I think this movie suffered from a marketing campaign that made it look more light-hearted than it is. Sometimes, the marketing of a book or film can make false promises to us, so I think we have to separate the work from its marketing (yet another great reason to avoid ads and not watch trailers). The story’s promises aren’t in what the marketing tells us–which is a cute, funny movie that pulls your heartstrings just a little bit because it’s a coming out narrative. The story’s promises are what’s shown to us in the beginning.
What Promises Are Made in the Beginning?
The opening credits and the first scene before the title screen really give us everything we’re gonna get in the movie. It’s just difficult to notice the first time around.
Those opening credits are an adorable sequence that gives us vital information about Abby and Harper. It’s the story of how they met and the milestones of their relationship over the past year. For me, two images stand out as demonstrating the seriousness of their relationship: the necklace gift and the one where they’re moving in together. This is shorthand for a commitment that isn’t easily broken.
So the promise I get from the credits is that these two women are in love with each other and them being together is a major component of the story.
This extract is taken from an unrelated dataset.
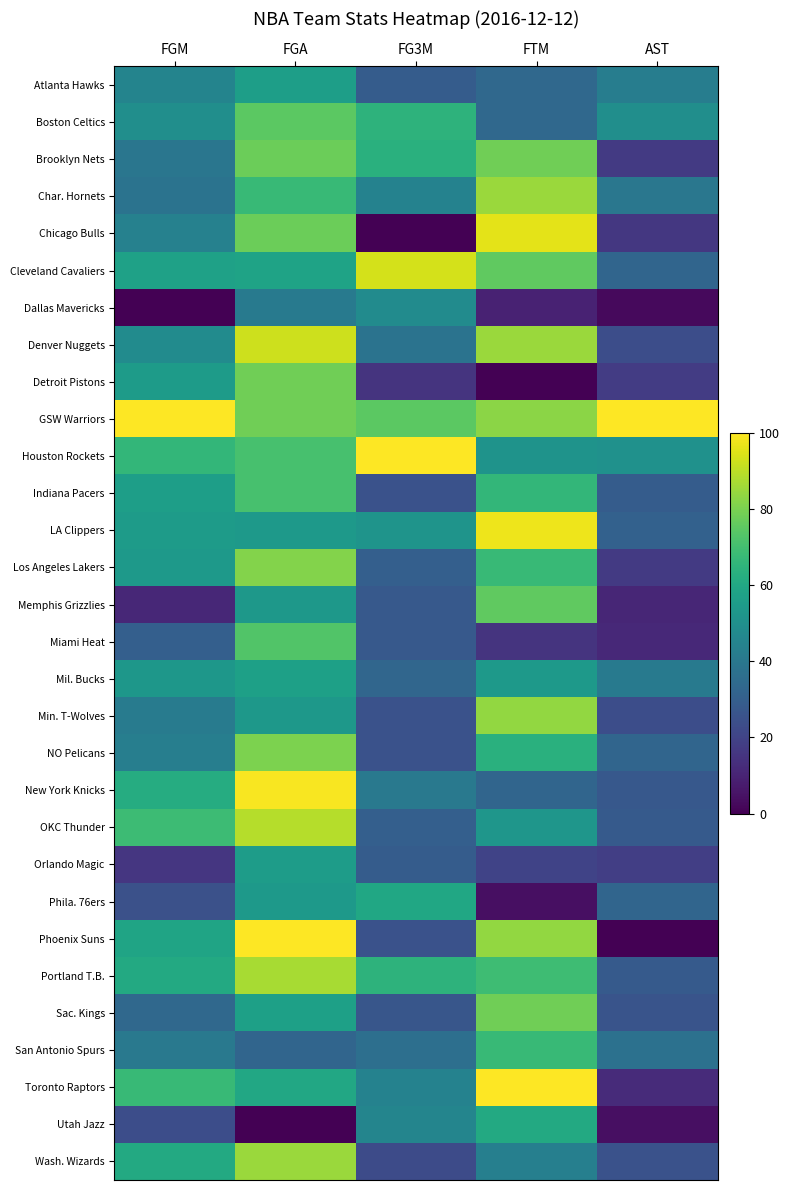

At which category is the sum across all series the highest?

FGA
The opening credits transition into the first scene, where Harper and Abby are on a Christmas light tour. I think this scene is more important for establishing promises than you initially realize the first time you watch. We hear this tour guide describe a wholesome fact about a long-time Santa Claus, but it ends with a twist that this Santa got arrested for child endangerment. This juxtaposition is humorous, but it also sets the tone for the film. Yes, we’re going to get cute, wholesome Christmas vibes, but we will also get some things that hurt.
This promise is further emphasized when Harper suddenly tells Abby to follow her and doesn’t explain what’s going on. Abby follows her as she climbs onto the roof of a random person’s house and while this scene is very cute and magical, it also establishes this pattern that we’ll see throughout the story: Harper doesn’t tell Abby what’s happening and things are okay for a bit, and then Abby falls off the roof and gets hurt–literally and metaphorically.
While there’s a lot of silliness to that scene, it’s just a bit too dramatic to signal a purely light-hearted Christmas rom-com, isn’t it? So the promise I get from this is that there will be drama and it will hurt, but the first promise of Abby and Harper being together will still be true.
These promises are why Abby and Riley don’t get together and why Abby and Harper make up at the end. It’s why the movie gets too real with its coming out narrative. This film does fulfill its promises and on those grounds, it does what a story is supposed to do. The effects of those promises help us decide whether a story benefits or harms those it’s representing.